Failure to Document and Implement Pressure Injury Prevention Interventions
Penalty
Summary
The facility failed to provide consistent evidence that care plan interventions for pressure injury prevention were carried out for a resident admitted with a deep tissue injury. The resident, who had multiple diagnoses including a femur fracture, hypotension, and was receiving palliative care, had a care plan intervention requiring turning and positioning every two hours. However, documentation from the period reviewed showed only 14 notes suggesting the resident may have been moved, with just five notes specifically indicating that turning and positioning occurred. Most documentation did not clearly state that the intervention was performed as required by the care plan. Facility policies required close monitoring and documentation of pressure ulcers and chronic wounds, as well as adherence to care plan interventions for activities of daily living, including turning and positioning. Interviews with staff revealed a lack of clarity and consistency in documenting these interventions. Certified Nurse Aides reported that they were not instructed to document turning and positioning, and that communication about these interventions was informal and not reliably recorded.

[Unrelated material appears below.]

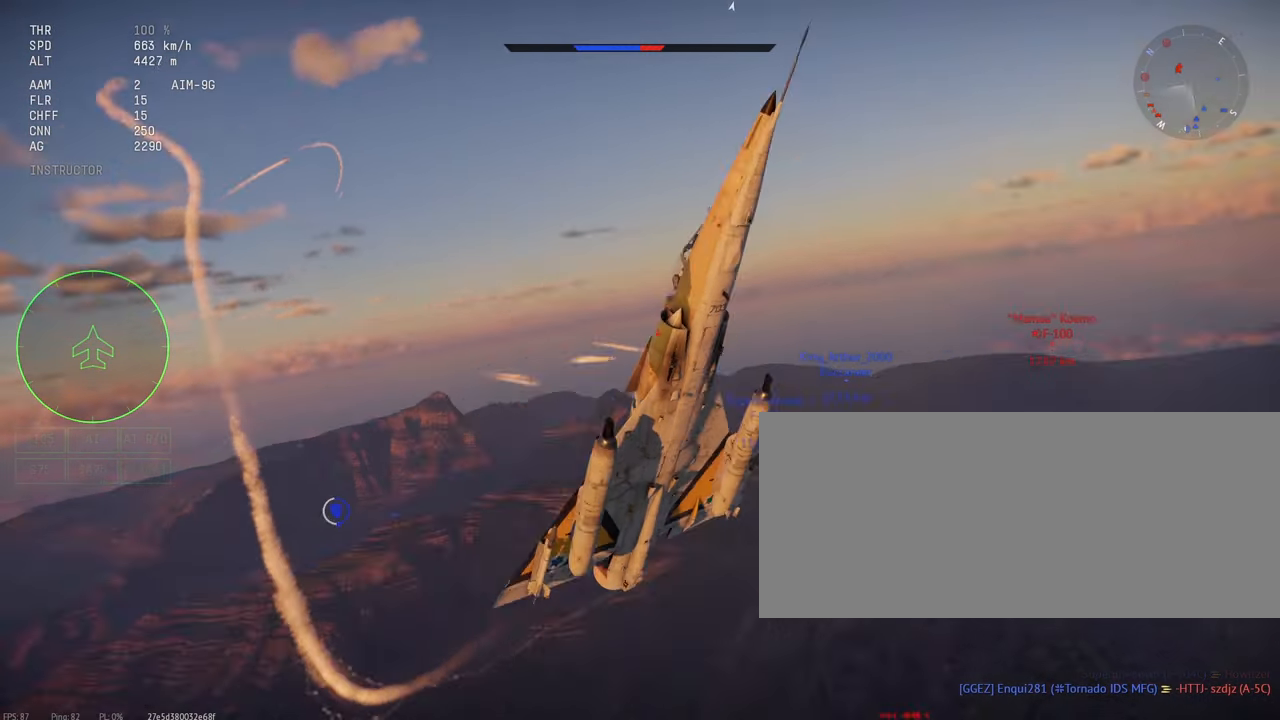
{"keys": ["c", "s"], "mouse": [], "events": [[350, "a", "down"], [450, "a", "up"]]}
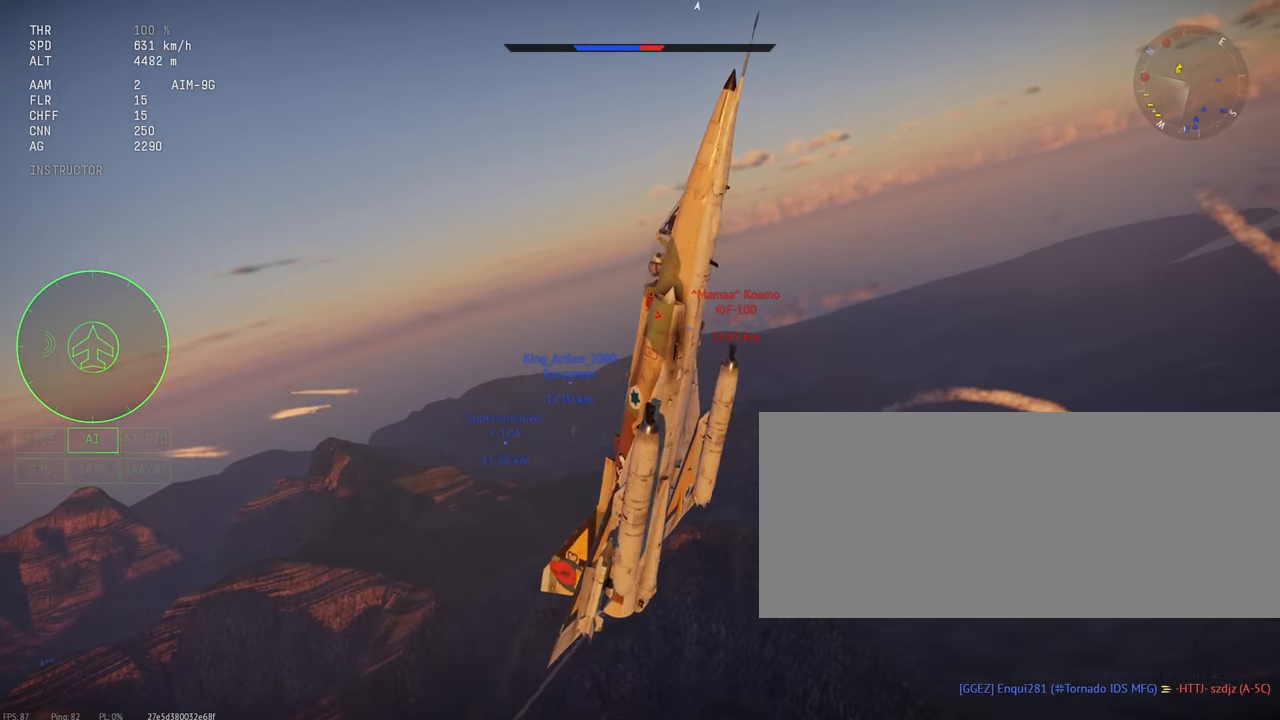
{"keys": ["c", "s"], "mouse": [], "events": [[334, "a", "down"], [400, "a", "up"]]}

Attempts to demonstrate electronic documentation were unsuccessful, and staff were unable to confirm when the resident was last turned or positioned. Nursing staff, including LPNs and the Assistant Director of Nursing, confirmed that there was no systematic documentation of turning and positioning, either on paper or electronically. They expressed uncertainty about when interventions were performed and acknowledged that there was no tracking system in place. This lack of documentation and inconsistent communication among staff led to the deficiency in ensuring that the resident's care plan interventions for pressure injury prevention were consistently implemented and recorded.